The fallacy of royalty-free

Some companies aiming to devalue SEPs also argue for royalty-free standards. 

Royalty-free licensing may be appropriate for standards which do not require large scale upstream investments.  For instance, the IETF is a royalty free standards organisation responsible for the likes of the internet protocol and hypertext transfer protocol. These are vastly simpler than wireless, wireline and optical standards technologies. 

Royalty-free standards may also be appropriate for certain business models where return on upstream investments in standardisation can be obtained through downstream sales of products and services.  In this case, a company’s contributions to royalty-free standards may provide it with time-to-market and cost-to-market advantages over other users of the standard.  

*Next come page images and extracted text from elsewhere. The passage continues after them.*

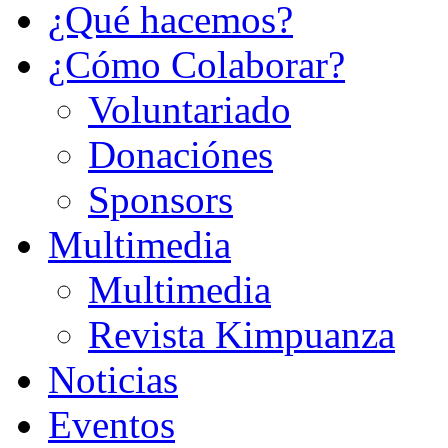
¿Qué hacemos?
¿Cómo Colaborar?
Voluntariado
Donaciónes
Sponsors
Multimedia
Multimedia
Revista Kimpuanza
Noticias
Eventos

However, no company with a duty to deliver a reasonable return to shareholders would make substantial investments only to give away the fruits of those investments for free.  Yet some companies today contend that the developers of communications technologies which have driven such enormous value to consumers should do just that. 

They argue that the communications technologies they use to drive profits for their own downstream products or services could and should be developed – by others - on a royalty-free basis.  They point to the royalty-free IPR policies of the IETF and W3C as supposed proof that IPR was not necessary to develop the internet. 

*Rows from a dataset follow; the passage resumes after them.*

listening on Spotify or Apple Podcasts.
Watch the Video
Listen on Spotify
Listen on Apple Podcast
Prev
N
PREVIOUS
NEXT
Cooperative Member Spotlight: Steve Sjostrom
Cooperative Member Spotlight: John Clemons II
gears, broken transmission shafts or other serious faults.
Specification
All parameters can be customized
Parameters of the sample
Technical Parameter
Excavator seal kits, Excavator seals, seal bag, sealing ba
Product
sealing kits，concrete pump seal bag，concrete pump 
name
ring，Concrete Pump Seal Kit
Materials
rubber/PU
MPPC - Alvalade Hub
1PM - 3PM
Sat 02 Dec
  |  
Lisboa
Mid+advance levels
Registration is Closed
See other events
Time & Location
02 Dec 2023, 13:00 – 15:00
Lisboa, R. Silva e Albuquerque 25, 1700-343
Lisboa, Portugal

But this is a trick.  The internet is not internet protocol or hypertext transfer protocol.  Confusing the vast array of complex communications technologies that really power the internet with these simple web protocols is an attempt to hide and devalue trillions of dollars of industrial investments. 

Stand-up for FRAND

Policymakers and courts must continue to uphold the FRAND-based IPR polices of the standards organisations that have made today’s internet possible and that respect the rights of SEP owners to obtain a fair reward for their technology contributions. 

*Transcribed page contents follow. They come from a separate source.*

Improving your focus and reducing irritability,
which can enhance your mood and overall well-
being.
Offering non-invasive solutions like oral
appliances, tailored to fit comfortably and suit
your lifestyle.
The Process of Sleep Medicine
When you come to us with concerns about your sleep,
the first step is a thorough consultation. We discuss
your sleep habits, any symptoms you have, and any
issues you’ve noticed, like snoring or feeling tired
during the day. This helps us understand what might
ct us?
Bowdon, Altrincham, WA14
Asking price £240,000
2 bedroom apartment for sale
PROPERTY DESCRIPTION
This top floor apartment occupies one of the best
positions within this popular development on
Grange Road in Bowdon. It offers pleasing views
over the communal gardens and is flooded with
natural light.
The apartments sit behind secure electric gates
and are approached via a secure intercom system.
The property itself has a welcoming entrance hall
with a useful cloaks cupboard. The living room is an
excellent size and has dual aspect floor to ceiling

It is these standards organisations that will need to continue to attract the increasingly more advanced technology contributions that will propel us into the future.

With the coronavirus, we may be heading for the deepest recession in decades.  Despite the economic damage and tragic loss of life, I hope that there will also be some positive outcomes for society and the planet as we become more comfortable with travelling less and telecommuting more. 

Our private and state pensions are increasingly invested in telecoms companies which are now seen as stable and safe investments.  What’s more, our lives and livelihoods will depend more upon - and be intertwined with - the connectivity provided by the internet. 

Some conspiracy theorists may believe that 5G is responsible for spreading the coronavirus or that SEP owners engage in patent holdup.  However, those of us based in reality should be thankful for the very tangible investments, protected by the IP system, that have made the internet possible and will continue to drive its development.  

So, let’s hear it for that technological marvel made of a billion miles of IP.

Daniel Hermele is a barrister and patent attorney with 20 years’ experience in the high-tech sector, most recently in Qualcomm’s patent licensing business. Dan now offers consulting services in IPR strategy, transactions and policy, with a focus on supporting parties in FRAND licensing disputes and litigation.